### PROBLEM STATEMENT
Reproduce the text of every item below line for line, without changing a character, and leave the pictures out of your answer.
** Opening SUPPLIED DATA block **
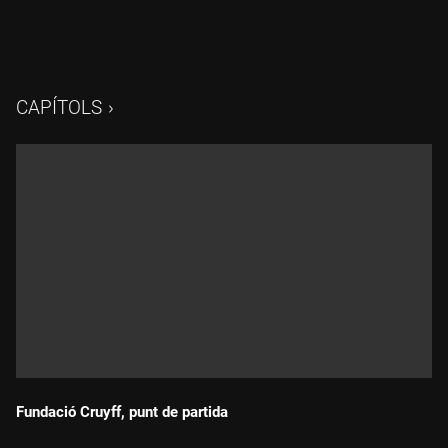
CAPÍTOLS
Fundació Cruyff, punt de partida
Durada:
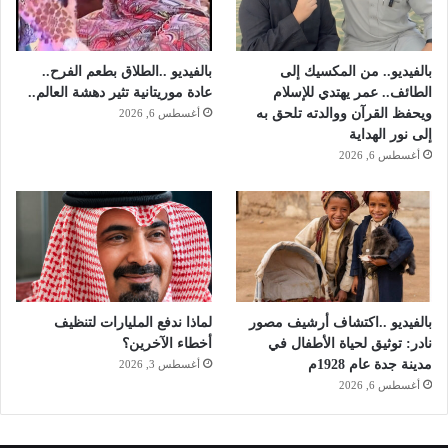
بالفيديو.. من المكسيك إلى
بالفيديو ..الطلاق بطعم الفرح..
الطائف.. عمر يهتدي للإسلام
عادة موريتانية تثير دهشة العالم..
ويحفظ القرآن ووالدته تلحق به
أغسطس 6, 2026
إلى نور الهداية
أغسطس 6, 2026
بالفيديو ..اكتشاف أرشيف مصور
لماذا ندفع المليارات لتنظيف
نادر: توثيق لحياة الأطفال في
أخطاء الآخرين؟
مدينة جدة عام 1928م
أغسطس 3, 2026
أغسطس 6, 2026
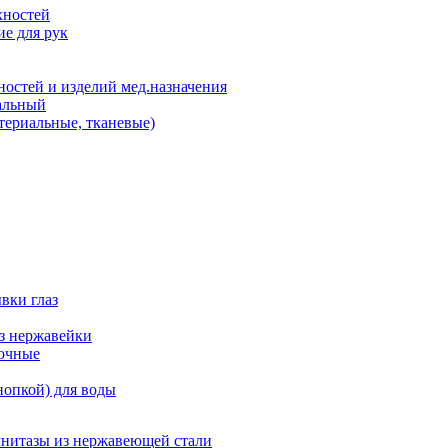
хностей
е для рук
остей и изделий мед.назначения
альный
териальные, тканевые)
вки глаз
из нержавейки
точные
нопкой) для воды
унитазы из нержавеющей стали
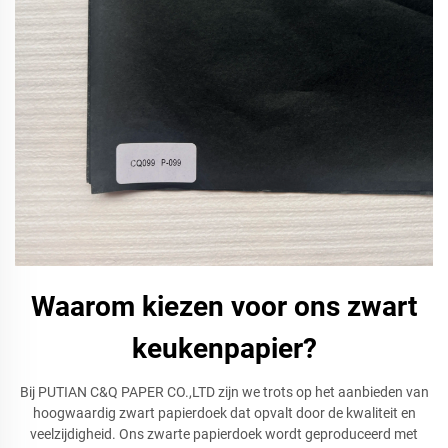
Waarom kiezen voor ons zwart
keukenpapier?
Bij PUTIAN C&Q PAPER CO.,LTD zijn we trots op het aanbieden van
hoogwaardig zwart papierdoek dat opvalt door de kwaliteit en
veelzijdigheid. Ons zwarte papierdoek wordt geproduceerd met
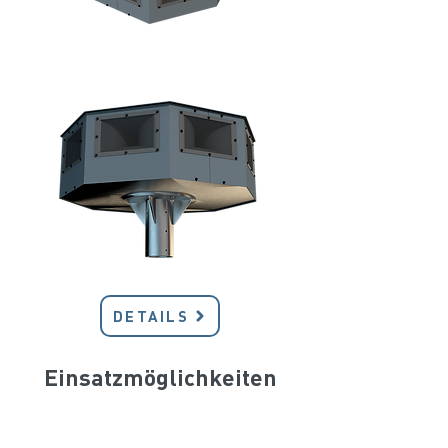
DETAILS
Einsatzmöglichkeiten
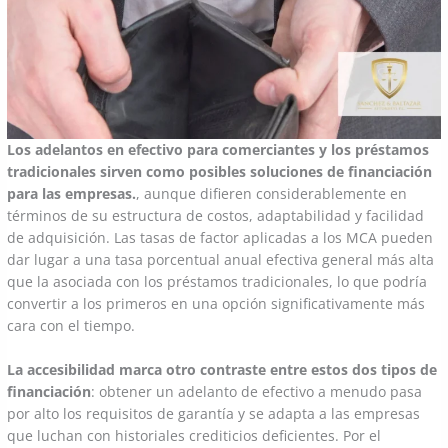
Los adelantos en efectivo para comerciantes y los préstamos
tradicionales sirven como posibles soluciones de financiación
para las empresas.
, aunque difieren considerablemente en
términos de su estructura de costos, adaptabilidad y facilidad
de adquisición. Las tasas de factor aplicadas a los MCA pueden
dar lugar a una tasa porcentual anual efectiva general más alta
que la asociada con los préstamos tradicionales, lo que podría
convertir a los primeros en una opción significativamente más
cara con el tiempo.
La accesibilidad marca otro contraste entre estos dos tipos de
financiación
: obtener un adelanto de efectivo a menudo pasa
por alto los requisitos de garantía y se adapta a las empresas
que luchan con historiales crediticios deficientes. Por el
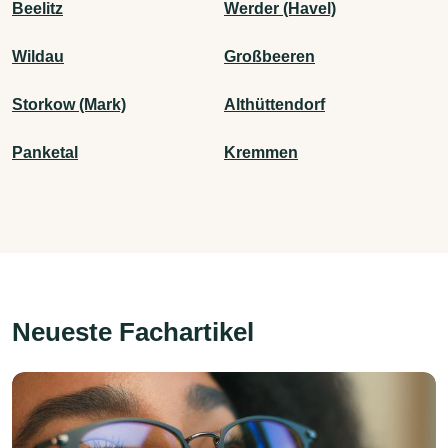
Beelitz
Werder (Havel)
Wildau
Großbeeren
Storkow (Mark)
Althüttendorf
Panketal
Kremmen
Neueste Fachartikel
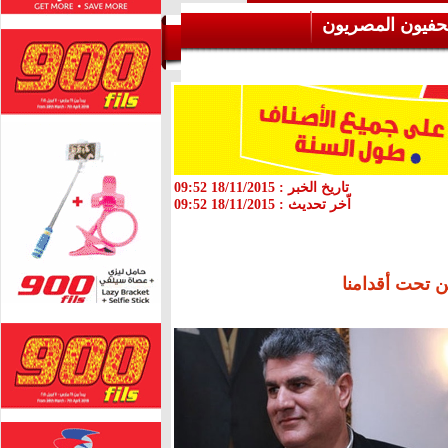
حفيون المصريون
تاريخ الخبر :
18/11/2015 09:52
اّخر تحديث :
18/11/2015 09:52
ن تحت أقدامنا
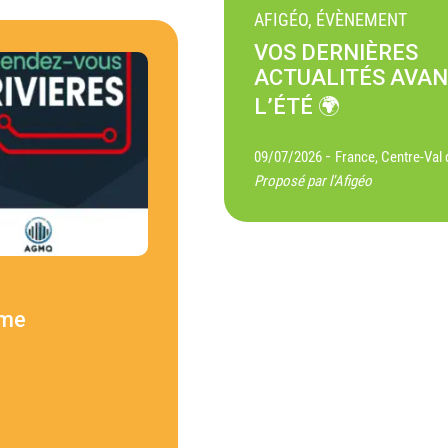
AFIGÉO, ÉVÈNEMENT
VOS DERNIÈRES
ACTUALITÉS AVA
L’ÉTÉ 🌍
-
09/07/2026
France, Centre-Val 
Proposé par l'Afigéo
ème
** Closing SUPPLIED DATA block **
### EXERCISE OUTPUT
CAPÍTOLS
Fundació Cruyff, punt de partida
Durada:
بالفيديو.. من المكسيك إلى
بالفيديو ..الطلاق بطعم الفرح..
الطائف.. عمر يهتدي للإسلام
عادة موريتانية تثير دهشة العالم..
ويحفظ القرآن ووالدته تلحق به
أغسطس 6, 2026
إلى نور الهداية
أغسطس 6, 2026
بالفيديو ..اكتشاف أرشيف مصور
لماذا ندفع المليارات لتنظيف
نادر: توثيق لحياة الأطفال في
أخطاء الآخرين؟
مدينة جدة عام 1928م
أغسطس 3, 2026
أغسطس 6, 2026
хностей
е для рук
остей и изделий мед.назначения
альный
териальные, тканевые)
вки глаз
из нержавейки
точные
нопкой) для воды
унитазы из нержавеющей стали
Waarom kiezen voor ons zwart
keukenpapier?
Bij PUTIAN C&Q PAPER CO.,LTD zijn we trots op het aanbieden van
hoogwaardig zwart papierdoek dat opvalt door de kwaliteit en
veelzijdigheid. Ons zwarte papierdoek wordt geproduceerd met
DETAILS
Einsatzmöglichkeiten
Los adelantos en efectivo para comerciantes y los préstamos
tradicionales sirven como posibles soluciones de financiación
para las empresas.
, aunque difieren considerablemente en
términos de su estructura de costos, adaptabilidad y facilidad
de adquisición. Las tasas de factor aplicadas a los MCA pueden
dar lugar a una tasa porcentual anual efectiva general más alta
que la asociada con los préstamos tradicionales, lo que podría
convertir a los primeros en una opción significativamente más
cara con el tiempo.
La accesibilidad marca otro contraste entre estos dos tipos de
financiación
: obtener un adelanto de efectivo a menudo pasa
por alto los requisitos de garantía y se adapta a las empresas
que luchan con historiales crediticios deficientes. Por el
Beelitz
Werder (Havel)
Wildau
Großbeeren
Storkow (Mark)
Althüttendorf
Panketal
Kremmen
Neueste Fachartikel
حفيون المصريون
تاريخ الخبر :
18/11/2015 09:52
اّخر تحديث :
18/11/2015 09:52
ن تحت أقدامنا
AFIGÉO, ÉVÈNEMENT
VOS DERNIÈRES
ACTUALITÉS AVA
L’ÉTÉ 🌍
-
09/07/2026
France, Centre-Val 
Proposé par l'Afigéo
ème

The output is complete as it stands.